(Estratto selezionato)
____

Le ricorrenti sono incorse nell’equivoco di ravvisare nella circolare impugnata lo strumento normativo per dare attuazione alla riduzione prevista dal citato comma 943, laddove tale compito è affidato ad un decreto ministeriale.
Le parti hanno depositato memorie conclusionali, in vista della pubblica udienza di discussione del 22 febbraio 2017, alla quale il ricorso è stato trattenuto per la decisione.
2. In via preliminare, va estromesso dal giudizio il Ministero dell’Economia e delle Finanze poiché non ha adottato alcuno degli atti oggetto di impugnativa.
2.1. E’ altresì possibile prescindere dall’eccezione preliminare svolta dalla difesa erariale, in quanto il ricorso è infondato nel merito e deve essere respinto.
Al riguardo, giova premettere il quadro normativo di riferimento, principiando dal complesso di disposizioni recate, per il settore di interesse, dalla legge di stabilità 2016, secondo cui:
«La misura del prelievo erariale unico sugli apparecchi di cui all’articolo 110, comma 6, lettera a), del testo unico di cui al regio decreto 18 giugno 1931, n. 773, e successive modificazioni, è fissata in misura pari al 17,5 per cento dell’ammontare delle somme giocate, a decorrere dal 1º gennaio 2016. A decorrere dalla stessa data, la percentuale destinata alle vincite (pay-out) è fissata in misura non inferiore al 70 per cento» (art. 1, comma 918);
«A decorrere dal 1º gennaio 2016 è precluso il rilascio di nulla osta per gli apparecchi di cui all’articolo 110, comma 6, lettera a), del citato testo unico di cui al regio decreto 18 giugno 1931, n. 773, che non siano sostitutivi di nulla osta di apparecchi in esercizio» (art. comma 922);
«Con decreto del Ministro dell’economia e delle finanze è disciplinato il processo di evoluzione tecnologica degli apparecchi di cui all’articolo 110, comma 6, lettera a), del testo unico delle leggi di pubblica sicurezza, di cui al regio decreto 18 giugno 1931, n. 773. I nulla osta per gli apparecchi di cui al citato articolo 110, comma 6, lettera a), non possono più essere rilasciati dopo il 31 dicembre 2017; tali apparecchi devono essere dismessi entro il 31 dicembre 2019. A partire dal 1º gennaio 2017 possono essere rilasciati solo nulla osta per apparecchi che consentono il gioco pubblico da ambiente remoto, prevedendo la riduzione proporzionale, in misura non inferiore al 30 per cento, del numero dei nulla osta di esercizio relativi ad apparecchi attivi alla data del 31 luglio 2015, riferibili a ciascun concessionario. Le modalità di tale riduzione, anche tenuto conto della diffusione territoriale degli apparecchi, il costo dei nuovi nulla osta e le modalità, anche rateali, del relativo pagamento sono definiti con il citato decreto ministeriale» (art. 1, comma 943).

____

(Dati registrati)
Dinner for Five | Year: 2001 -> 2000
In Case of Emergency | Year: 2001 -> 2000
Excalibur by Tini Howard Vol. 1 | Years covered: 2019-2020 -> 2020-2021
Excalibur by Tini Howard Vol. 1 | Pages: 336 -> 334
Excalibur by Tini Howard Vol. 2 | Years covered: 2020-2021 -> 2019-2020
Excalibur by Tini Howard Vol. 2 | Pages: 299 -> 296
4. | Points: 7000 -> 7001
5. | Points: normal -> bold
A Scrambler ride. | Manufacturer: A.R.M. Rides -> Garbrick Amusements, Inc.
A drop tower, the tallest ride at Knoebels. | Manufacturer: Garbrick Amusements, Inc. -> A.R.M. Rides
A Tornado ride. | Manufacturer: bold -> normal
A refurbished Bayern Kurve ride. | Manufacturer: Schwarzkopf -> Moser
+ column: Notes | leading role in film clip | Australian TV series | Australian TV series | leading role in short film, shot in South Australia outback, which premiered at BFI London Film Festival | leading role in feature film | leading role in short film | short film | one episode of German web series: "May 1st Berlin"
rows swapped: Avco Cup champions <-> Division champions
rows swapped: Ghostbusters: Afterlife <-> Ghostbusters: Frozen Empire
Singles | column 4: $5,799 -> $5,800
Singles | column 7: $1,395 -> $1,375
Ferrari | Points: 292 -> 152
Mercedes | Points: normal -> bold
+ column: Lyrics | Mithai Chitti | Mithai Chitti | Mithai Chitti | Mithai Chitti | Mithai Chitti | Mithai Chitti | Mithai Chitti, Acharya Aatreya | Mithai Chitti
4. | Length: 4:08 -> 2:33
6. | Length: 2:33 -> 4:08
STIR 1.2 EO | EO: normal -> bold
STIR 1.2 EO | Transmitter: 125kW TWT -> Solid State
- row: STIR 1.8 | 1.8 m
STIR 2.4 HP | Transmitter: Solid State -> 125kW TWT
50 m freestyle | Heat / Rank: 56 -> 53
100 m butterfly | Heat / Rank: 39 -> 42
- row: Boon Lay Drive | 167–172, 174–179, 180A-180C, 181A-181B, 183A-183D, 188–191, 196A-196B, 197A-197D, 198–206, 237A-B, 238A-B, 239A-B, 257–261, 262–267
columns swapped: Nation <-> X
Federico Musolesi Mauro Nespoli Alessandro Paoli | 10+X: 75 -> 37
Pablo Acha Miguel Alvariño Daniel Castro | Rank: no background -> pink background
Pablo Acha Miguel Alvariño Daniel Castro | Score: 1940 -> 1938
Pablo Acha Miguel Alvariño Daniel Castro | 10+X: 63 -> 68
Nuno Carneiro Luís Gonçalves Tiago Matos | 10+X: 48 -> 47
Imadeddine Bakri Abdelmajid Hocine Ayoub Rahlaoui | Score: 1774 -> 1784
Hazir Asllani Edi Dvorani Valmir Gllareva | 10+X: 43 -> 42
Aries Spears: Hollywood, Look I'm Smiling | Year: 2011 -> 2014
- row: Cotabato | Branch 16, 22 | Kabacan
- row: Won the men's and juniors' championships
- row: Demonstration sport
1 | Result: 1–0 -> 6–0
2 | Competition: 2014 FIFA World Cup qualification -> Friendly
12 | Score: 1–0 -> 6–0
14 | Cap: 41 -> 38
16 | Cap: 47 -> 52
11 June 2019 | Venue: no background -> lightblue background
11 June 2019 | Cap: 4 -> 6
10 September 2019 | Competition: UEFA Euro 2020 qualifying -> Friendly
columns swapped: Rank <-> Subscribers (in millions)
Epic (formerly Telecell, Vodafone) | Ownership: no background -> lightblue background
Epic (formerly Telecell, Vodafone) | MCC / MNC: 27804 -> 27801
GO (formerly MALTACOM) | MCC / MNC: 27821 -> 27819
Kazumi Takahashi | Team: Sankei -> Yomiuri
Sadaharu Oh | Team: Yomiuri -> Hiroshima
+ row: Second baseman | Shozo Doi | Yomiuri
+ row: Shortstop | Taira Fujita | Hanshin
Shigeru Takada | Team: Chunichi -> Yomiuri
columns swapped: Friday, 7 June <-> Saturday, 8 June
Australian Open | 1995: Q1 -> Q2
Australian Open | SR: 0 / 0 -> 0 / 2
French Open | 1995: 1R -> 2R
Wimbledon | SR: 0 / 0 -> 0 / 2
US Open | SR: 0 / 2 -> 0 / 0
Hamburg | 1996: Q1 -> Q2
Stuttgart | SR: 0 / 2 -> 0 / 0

____

(Esercizi proposti)
1. Indica se ciascuna affermazione concorda con l'estratto, rispondendo sì o no e citando alla lettera le parole decisive: (a) il prelievo erariale unico è fissato al 17,5 per cento a partire dal 1º gennaio 2016; (b) gli apparecchi devono essere dismessi entro il 31 dicembre 2017; (c) il Ministero dell'Economia e delle Finanze rimane parte del giudizio.
2. Rispondi in base all'estratto:
(a) In quale data si è svolta la pubblica udienza di discussione?
(b) Quale percentuale minima è destinata alle vincite (pay-out)?
(c) In quale misura minima deve avvenire la riduzione proporzionale dei nulla osta di esercizio?
3. Duplica il passo dell'estratto compreso tra "Le parti hanno" e "oggetto di impugnativa.", estremi inclusi.

(Soluzioni degli esercizi)
1.
(a) Sì: "è fissata in misura pari al 17,5 per cento dell’ammontare delle somme giocate, a decorrere dal 1º gennaio 2016"
(b) No: "tali apparecchi devono essere dismessi entro il 31 dicembre 2019"
(c) No: "va estromesso dal giudizio il Ministero dell’Economia e delle Finanze"

2.
(a) Il 22 febbraio 2017.
(b) Non inferiore al 70 per cento.
(c) Non inferiore al 30 per cento.

3.
Le parti hanno depositato memorie conclusionali, in vista della pubblica udienza di discussione del 22 febbraio 2017, alla quale il ricorso è stato trattenuto per la decisione.
2. In via preliminare, va estromesso dal giudizio il Ministero dell’Economia e delle Finanze poiché non ha adottato alcuno degli atti oggetto di impugnativa.